In other words: a simple provisioning failure, combined with poor error handling, exposed a high-privilege credential and with it, the entire internal codebase of CrewAI.

How It Happened

  • Exception mishandled by design – Instead of sanitizing errors, CrewAI’s code returned raw JSON including sensitive credential data on provisioning failure.
  • Long-lived static token with broad permissions – The leaked credential was a long-living GitHub token, not a short-lived or scoped credential, meaning it granted full access persistently until explicitly revoked.
  • No built-in secret redaction or vault isolation – The system lacked safeguards to prevent internal tokens from being exposed through user-facing responses, logs, or error outputs.
  • Supply-chain scale amplification – Because CrewAI is used to orchestrate AI agents, automations, and development workflows, one compromised token could allow attackers to tamper with any or all downstream automation, integrations, or deployments relying on those repositories.

What Was at Risk

  • Full source-code exposure – Private repositories, including proprietary logic, infrastructure-as-code, and AI-agent orchestration code — could be cloned, inspected, or stolen.
  • Supply-chain compromise – Attackers gaining write access could inject backdoors, malicious dependencies, or trojan code into builds or shared libraries, affecting all users downstream.
  • Credential harvesting & escalation – Once inside, adversaries could locate further secrets (API keys, cloud credentials, database credentials) stored in the codebase or config files and use them to breach other systems.
  • Loss of trust, IP theft, and business disruption – For a company building agentic AI systems, exposing internal code and automation pipelines risks intellectual property, corporate reputation, and operational integrity.

Response & Resolution

Immediately after disclosure by Noma Labs, CrewAI revoked the exposed GitHub token and patched their exception-handling logic so that sensitive data would no longer be exposed in error messages.

No public reports have surfaced indicating that the token was exploited in the wild, but the incident serves as a stark warning about the fragility of static machine identities and the risks of improper error handling.

How NHI Mgmt Group Can Help

Incidents like this underscore a critical truth, Non-Human Identities (NHIs) are now at the center of modern cyber risk.
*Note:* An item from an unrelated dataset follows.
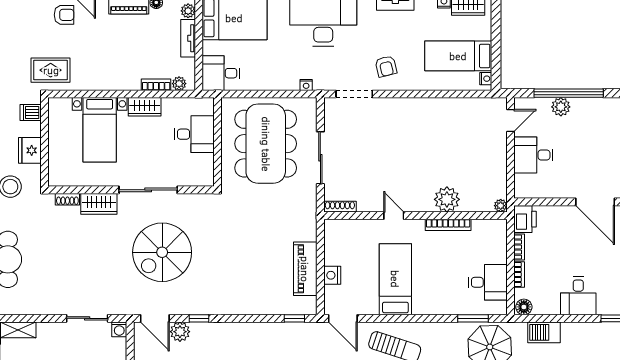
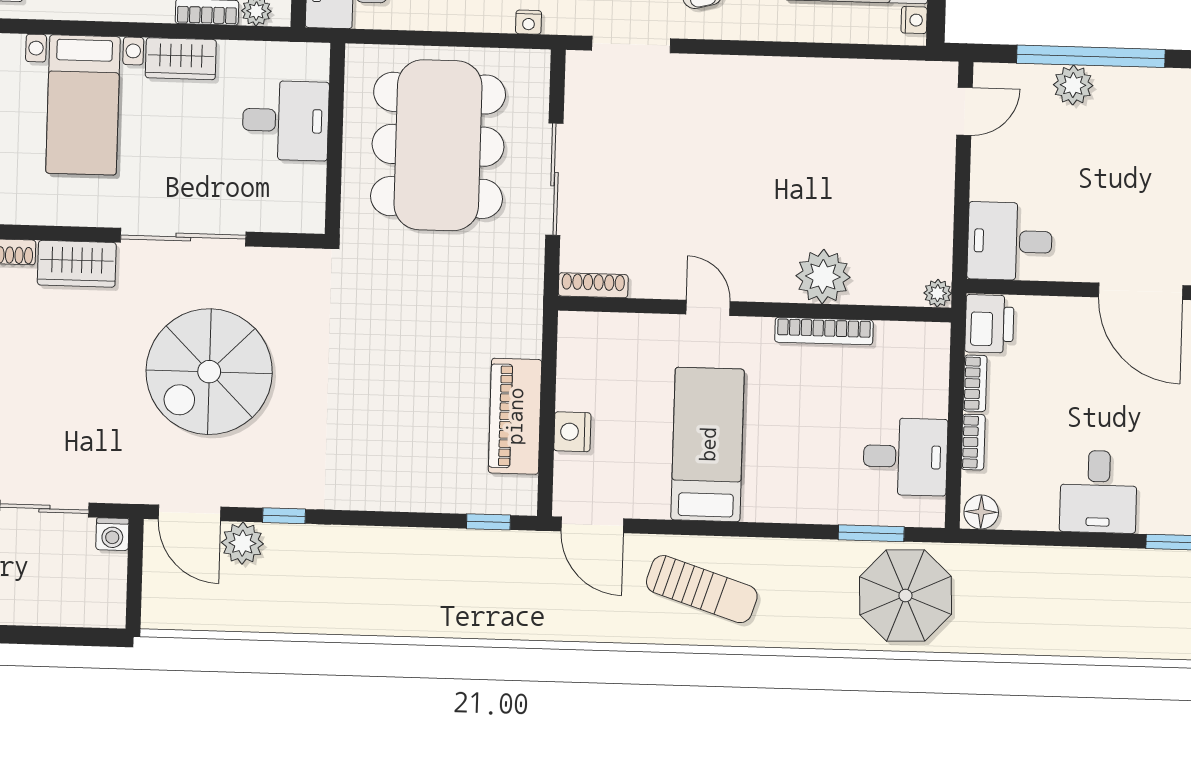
desk: (533, 155) -> (1010, 241), moved
barbecue: (544, 332) -> (1023, 568), removed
OAuth tokens, AWS credentials, service accounts, and AI-driven integrations act as trusted entities inside your environment, yet they’re often the weakest link when it comes to visibility and control.

At NHI Mgmt Group, we specialize in helping organizations understand, secure, and govern their non-human identities across cloud, SaaS, and hybrid environments. Our advisory services are grounded in a risk-based methodology that drives measurable improvements in security, operational alignment, and long-term program sustainability.

We also offer the NHI Foundation Level Training Course, the world’s first structured course dedicated to Non-Human Identity Security. This course gives you the knowledge to detect, prevent, and mitigate NHI risks.

If your organization uses third-party integrations, AI agents, or machine credentials, this training isn’t optional; it’s essential.

What This Incident Teaches Us

The CrewAI “Uncrew” leak illustrates a fundamental risk that many organizations now face: as AI platforms, automation tools, and machine-driven workflows proliferate, non-human identities like service accounts, tokens, and automation credentials become critical attack surfaces.

Any of the following can trigger a severe breach:

  • Long-lived static tokens with broad privileges
  • Insecure error handling or logging that leaks sensitive data
  • Mixing automation credentials with user-facing systems or APIs
  • Lack of secret management and token lifecycle governance
  • Inadequate supply-chain hygiene and code-audit practices

In modern DevSecOps and AI-driven development environments, treating machine identities with the same rigor as human credentials is no longer optional, it’s essential.